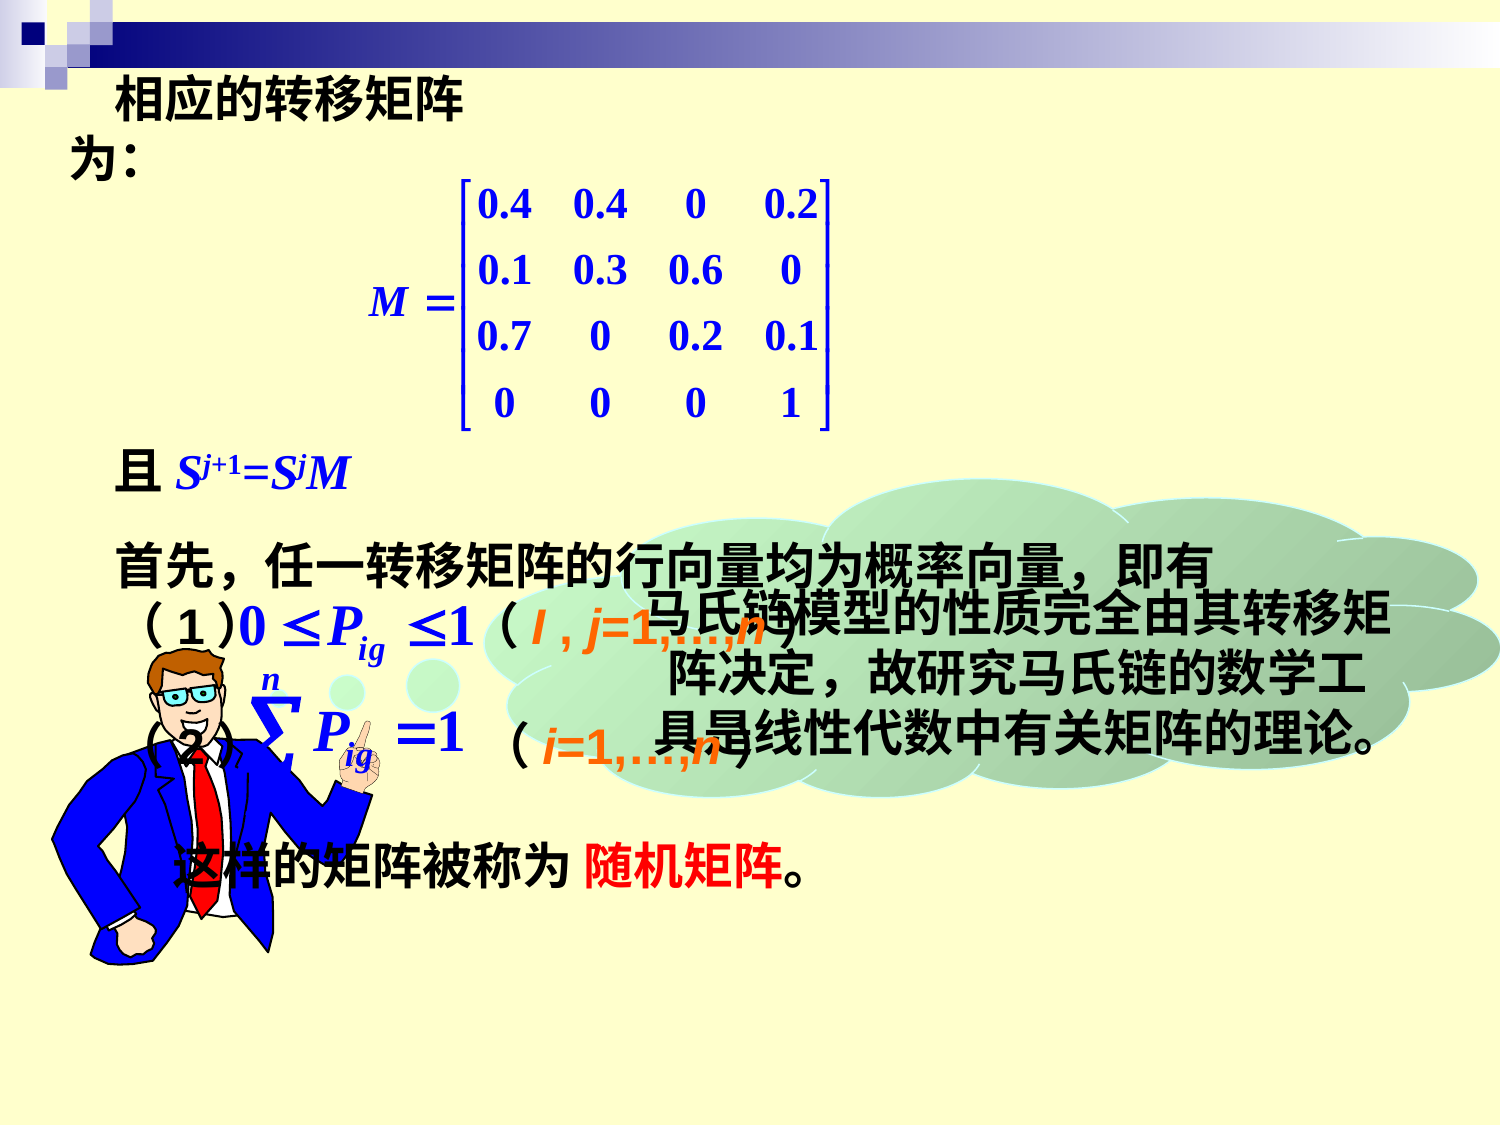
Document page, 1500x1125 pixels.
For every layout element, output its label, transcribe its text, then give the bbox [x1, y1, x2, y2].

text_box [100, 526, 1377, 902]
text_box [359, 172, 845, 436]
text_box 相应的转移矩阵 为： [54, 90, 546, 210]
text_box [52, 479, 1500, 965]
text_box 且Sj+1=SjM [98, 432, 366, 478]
◇ ◇ ◇ ◇
Leave out every picture and transcribe the remaining entries exactly.

__Exercise output__.
Document page, 1500x1125 pixels.
For every layout element, output its label, transcribe its text, then give the bbox [x1, y1, x2, y2].

text_box [100, 526, 1377, 902]
text_box [359, 172, 845, 436]
text_box 相应的转移矩阵 为： [54, 90, 546, 210]
text_box [52, 479, 1500, 965]
text_box 且Sj+1=SjM [98, 432, 366, 478]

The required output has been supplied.